- EXERCISE DATA -
** start **

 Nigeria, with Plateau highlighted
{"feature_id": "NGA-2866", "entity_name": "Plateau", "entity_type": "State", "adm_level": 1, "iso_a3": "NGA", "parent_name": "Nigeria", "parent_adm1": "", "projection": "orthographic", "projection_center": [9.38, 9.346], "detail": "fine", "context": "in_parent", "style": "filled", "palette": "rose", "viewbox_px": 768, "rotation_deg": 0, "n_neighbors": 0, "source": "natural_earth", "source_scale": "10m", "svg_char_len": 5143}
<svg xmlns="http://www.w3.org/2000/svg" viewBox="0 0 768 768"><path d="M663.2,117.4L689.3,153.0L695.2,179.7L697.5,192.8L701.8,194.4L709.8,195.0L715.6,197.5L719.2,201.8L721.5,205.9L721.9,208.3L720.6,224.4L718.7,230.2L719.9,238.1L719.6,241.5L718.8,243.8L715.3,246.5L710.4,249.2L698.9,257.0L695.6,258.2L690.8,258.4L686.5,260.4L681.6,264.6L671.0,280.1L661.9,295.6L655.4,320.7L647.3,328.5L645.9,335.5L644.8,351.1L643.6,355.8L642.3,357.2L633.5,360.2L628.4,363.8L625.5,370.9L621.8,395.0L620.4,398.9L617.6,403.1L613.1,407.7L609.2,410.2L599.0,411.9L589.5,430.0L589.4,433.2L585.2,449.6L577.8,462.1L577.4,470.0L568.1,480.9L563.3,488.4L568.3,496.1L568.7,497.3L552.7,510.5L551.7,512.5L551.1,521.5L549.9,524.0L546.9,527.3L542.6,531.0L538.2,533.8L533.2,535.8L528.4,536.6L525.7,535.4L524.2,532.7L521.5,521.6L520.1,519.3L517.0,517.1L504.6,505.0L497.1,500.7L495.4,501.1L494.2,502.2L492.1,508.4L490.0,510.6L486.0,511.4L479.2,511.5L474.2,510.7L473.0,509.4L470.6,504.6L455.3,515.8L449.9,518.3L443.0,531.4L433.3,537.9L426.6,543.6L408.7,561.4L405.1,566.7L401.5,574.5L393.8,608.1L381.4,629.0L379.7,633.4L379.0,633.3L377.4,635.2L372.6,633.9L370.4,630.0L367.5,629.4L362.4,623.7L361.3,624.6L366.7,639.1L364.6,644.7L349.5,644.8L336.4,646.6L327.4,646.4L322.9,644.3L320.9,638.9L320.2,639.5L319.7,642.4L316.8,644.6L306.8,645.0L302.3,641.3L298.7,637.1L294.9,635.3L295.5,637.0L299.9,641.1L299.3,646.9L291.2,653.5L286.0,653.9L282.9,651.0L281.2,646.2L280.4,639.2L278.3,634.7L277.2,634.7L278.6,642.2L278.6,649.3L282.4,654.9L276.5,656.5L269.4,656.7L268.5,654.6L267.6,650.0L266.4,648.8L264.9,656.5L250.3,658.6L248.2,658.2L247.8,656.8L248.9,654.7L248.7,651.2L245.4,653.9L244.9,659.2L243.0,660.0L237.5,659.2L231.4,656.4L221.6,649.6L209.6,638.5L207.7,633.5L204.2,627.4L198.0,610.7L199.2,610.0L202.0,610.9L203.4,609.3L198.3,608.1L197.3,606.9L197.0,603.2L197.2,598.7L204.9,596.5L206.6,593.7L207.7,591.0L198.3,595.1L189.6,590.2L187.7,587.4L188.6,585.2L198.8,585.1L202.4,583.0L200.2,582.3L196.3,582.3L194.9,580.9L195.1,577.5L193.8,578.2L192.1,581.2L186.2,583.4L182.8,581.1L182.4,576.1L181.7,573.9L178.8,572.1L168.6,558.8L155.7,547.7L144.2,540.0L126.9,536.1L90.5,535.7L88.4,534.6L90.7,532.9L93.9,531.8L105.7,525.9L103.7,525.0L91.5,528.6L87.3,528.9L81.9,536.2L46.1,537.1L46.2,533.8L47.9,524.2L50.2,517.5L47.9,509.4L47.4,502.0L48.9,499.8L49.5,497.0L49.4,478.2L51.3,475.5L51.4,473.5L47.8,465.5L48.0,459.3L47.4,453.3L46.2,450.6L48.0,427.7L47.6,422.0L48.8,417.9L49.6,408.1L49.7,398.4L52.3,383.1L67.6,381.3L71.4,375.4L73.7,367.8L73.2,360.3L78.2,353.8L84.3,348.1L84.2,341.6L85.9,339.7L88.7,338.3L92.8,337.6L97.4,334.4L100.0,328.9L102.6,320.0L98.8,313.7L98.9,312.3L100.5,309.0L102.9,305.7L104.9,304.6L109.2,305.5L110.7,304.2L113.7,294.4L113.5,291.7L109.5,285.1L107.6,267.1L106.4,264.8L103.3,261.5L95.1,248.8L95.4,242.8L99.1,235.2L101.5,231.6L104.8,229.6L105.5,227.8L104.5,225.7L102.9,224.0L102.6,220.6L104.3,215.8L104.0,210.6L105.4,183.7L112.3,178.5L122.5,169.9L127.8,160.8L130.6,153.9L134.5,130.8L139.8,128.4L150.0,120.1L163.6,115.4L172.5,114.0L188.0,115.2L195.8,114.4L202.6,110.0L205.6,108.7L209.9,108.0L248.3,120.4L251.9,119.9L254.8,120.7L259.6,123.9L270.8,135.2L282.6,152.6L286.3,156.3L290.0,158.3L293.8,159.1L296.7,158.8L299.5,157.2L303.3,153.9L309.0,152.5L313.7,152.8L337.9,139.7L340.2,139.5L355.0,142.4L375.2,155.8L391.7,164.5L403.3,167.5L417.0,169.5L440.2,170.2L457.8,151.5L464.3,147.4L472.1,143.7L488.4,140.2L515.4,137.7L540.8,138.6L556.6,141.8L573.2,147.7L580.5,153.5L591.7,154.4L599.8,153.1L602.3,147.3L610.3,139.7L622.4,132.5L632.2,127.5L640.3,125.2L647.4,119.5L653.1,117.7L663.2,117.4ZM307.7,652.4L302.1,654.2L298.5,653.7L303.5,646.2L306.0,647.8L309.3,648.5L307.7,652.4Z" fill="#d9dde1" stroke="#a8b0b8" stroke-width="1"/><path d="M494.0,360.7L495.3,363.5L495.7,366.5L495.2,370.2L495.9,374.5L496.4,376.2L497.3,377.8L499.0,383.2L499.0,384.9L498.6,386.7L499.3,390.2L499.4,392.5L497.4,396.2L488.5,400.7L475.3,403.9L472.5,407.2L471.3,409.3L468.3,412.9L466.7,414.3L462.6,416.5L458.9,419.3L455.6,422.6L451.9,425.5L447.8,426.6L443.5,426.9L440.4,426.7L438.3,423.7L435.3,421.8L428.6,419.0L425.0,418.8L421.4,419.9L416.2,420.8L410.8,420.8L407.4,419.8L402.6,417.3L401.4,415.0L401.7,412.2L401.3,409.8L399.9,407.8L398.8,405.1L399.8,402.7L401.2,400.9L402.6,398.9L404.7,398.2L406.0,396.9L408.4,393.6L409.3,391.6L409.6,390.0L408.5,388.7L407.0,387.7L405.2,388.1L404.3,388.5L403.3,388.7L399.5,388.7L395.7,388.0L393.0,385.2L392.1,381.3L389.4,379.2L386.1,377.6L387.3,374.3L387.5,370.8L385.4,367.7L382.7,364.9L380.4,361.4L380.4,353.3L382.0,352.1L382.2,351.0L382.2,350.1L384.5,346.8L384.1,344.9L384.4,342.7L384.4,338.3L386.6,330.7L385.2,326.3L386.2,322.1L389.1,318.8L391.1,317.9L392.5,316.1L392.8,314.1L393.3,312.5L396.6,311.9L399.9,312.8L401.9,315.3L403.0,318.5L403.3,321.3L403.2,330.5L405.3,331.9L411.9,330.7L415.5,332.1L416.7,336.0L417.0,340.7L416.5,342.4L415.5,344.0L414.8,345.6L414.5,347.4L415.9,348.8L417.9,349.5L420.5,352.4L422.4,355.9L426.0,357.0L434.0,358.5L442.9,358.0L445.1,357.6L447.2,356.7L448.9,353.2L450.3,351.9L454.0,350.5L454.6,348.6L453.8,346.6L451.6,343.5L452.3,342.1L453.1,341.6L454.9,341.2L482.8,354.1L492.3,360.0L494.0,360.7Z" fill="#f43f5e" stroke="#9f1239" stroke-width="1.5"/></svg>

** end **
** start **

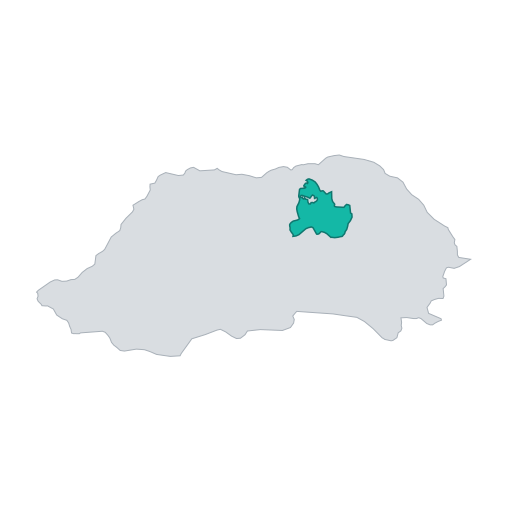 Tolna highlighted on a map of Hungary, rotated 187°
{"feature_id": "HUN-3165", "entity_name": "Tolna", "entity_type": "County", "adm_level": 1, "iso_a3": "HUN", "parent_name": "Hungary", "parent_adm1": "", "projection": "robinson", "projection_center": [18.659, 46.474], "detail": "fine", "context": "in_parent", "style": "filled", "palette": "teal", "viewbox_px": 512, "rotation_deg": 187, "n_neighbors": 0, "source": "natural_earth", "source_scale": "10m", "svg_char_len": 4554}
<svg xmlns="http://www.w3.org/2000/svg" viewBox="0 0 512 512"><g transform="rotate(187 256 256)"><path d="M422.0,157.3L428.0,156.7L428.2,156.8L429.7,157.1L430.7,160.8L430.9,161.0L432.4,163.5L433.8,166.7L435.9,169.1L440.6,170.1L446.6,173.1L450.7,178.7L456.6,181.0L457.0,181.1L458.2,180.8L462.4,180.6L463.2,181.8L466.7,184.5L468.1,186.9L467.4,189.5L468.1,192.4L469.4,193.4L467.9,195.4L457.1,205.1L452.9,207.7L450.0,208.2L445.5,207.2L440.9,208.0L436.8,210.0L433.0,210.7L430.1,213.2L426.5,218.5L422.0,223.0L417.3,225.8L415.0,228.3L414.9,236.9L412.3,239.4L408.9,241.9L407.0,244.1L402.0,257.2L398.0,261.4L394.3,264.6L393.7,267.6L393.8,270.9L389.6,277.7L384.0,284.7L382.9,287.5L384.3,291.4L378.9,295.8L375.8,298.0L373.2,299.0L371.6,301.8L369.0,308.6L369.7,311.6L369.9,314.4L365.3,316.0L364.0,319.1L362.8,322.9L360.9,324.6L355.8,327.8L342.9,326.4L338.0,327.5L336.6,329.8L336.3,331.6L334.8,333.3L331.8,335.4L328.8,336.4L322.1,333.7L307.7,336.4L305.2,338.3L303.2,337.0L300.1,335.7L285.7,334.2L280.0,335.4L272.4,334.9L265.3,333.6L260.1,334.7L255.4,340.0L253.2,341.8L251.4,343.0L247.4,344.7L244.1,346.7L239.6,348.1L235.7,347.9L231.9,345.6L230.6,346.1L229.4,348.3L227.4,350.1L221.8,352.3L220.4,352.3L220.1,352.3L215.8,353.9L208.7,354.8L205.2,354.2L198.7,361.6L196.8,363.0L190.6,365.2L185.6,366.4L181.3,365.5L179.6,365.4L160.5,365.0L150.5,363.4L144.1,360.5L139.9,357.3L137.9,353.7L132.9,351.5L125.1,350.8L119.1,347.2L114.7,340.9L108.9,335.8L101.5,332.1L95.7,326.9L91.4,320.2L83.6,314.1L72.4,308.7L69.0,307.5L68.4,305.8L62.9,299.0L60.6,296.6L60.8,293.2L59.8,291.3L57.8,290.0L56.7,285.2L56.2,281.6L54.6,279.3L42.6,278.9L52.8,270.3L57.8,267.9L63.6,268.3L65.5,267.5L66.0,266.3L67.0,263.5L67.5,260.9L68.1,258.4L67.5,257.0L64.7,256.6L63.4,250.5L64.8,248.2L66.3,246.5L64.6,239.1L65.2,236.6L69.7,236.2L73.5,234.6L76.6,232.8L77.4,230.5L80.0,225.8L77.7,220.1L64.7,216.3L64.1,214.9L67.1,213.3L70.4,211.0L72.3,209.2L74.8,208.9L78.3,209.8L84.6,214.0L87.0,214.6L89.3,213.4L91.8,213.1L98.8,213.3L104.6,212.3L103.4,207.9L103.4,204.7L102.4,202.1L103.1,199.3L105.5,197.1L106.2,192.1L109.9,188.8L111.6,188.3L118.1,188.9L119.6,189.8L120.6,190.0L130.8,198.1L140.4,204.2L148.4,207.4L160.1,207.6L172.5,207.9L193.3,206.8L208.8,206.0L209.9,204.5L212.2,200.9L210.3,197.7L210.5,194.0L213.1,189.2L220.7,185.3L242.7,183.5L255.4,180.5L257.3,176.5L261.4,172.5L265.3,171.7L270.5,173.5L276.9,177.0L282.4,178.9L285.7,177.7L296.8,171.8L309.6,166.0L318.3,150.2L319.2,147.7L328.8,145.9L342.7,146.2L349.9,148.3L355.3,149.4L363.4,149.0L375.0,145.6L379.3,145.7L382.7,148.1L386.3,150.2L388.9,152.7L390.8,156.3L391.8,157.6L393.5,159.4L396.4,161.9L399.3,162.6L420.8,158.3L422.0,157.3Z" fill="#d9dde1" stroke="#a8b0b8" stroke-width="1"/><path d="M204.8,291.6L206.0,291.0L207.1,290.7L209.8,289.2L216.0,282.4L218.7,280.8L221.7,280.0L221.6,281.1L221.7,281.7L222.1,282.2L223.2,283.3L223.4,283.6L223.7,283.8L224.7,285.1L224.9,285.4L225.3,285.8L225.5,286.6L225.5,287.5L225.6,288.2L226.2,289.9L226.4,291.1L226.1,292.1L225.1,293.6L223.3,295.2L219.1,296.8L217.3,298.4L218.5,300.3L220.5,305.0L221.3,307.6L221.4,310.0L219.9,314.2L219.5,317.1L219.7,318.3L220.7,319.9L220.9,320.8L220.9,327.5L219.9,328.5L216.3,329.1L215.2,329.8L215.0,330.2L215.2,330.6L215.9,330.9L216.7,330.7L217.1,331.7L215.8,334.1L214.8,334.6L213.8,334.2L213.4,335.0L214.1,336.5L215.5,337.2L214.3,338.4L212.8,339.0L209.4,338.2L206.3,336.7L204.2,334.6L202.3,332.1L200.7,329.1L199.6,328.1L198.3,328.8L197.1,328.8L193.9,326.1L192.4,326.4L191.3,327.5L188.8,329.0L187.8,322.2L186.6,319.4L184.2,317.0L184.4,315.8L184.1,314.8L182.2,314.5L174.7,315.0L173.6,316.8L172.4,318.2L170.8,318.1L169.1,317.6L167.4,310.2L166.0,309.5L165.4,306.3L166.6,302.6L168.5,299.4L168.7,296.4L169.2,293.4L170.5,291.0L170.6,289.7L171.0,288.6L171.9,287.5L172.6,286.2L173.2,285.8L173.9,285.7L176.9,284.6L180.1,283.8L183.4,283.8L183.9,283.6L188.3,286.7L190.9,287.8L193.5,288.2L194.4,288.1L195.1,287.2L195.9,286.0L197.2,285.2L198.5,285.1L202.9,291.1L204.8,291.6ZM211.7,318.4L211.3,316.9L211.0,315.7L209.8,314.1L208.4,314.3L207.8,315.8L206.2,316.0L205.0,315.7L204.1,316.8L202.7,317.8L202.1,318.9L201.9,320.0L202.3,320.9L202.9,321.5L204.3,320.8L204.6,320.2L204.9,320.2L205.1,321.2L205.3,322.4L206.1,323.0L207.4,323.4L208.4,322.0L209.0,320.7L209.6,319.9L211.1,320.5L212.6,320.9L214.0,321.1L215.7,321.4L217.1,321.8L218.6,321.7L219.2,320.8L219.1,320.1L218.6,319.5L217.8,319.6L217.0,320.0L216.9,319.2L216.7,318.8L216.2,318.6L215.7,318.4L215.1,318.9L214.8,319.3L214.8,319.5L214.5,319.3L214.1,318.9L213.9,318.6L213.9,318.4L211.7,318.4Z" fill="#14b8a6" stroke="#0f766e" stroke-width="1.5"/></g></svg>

** end **

- WHAT THE TASK ASKS -
Gather every line of the material above that contains the string "source" and copy each such line in full.

- TASK SOLUTION -
{"feature_id": "NGA-2866", "entity_name": "Plateau", "entity_type": "State", "adm_level": 1, "iso_a3": "NGA", "parent_name": "Nigeria", "parent_adm1": "", "projection": "orthographic", "projection_center": [9.38, 9.346], "detail": "fine", "context": "in_parent", "style": "filled", "palette": "rose", "viewbox_px": 768, "rotation_deg": 0, "n_neighbors": 0, "source": "natural_earth", "source_scale": "10m", "svg_char_len": 5143}
{"feature_id": "HUN-3165", "entity_name": "Tolna", "entity_type": "County", "adm_level": 1, "iso_a3": "HUN", "parent_name": "Hungary", "parent_adm1": "", "projection": "robinson", "projection_center": [18.659, 46.474], "detail": "fine", "context": "in_parent", "style": "filled", "palette": "teal", "viewbox_px": 512, "rotation_deg": 187, "n_neighbors": 0, "source": "natural_earth", "source_scale": "10m", "svg_char_len": 4554}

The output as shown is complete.